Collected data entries
==============================

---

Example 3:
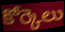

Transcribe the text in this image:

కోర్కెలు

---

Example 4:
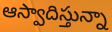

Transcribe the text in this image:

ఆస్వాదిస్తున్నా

==============================

## Aim of the exercise
Write out all of the data above exactly, pictures excluded.

## Expected answer
---

Example 3:

Transcribe the text in this image:

కోర్కెలు

---

Example 4:

Transcribe the text in this image:

ఆస్వాదిస్తున్నా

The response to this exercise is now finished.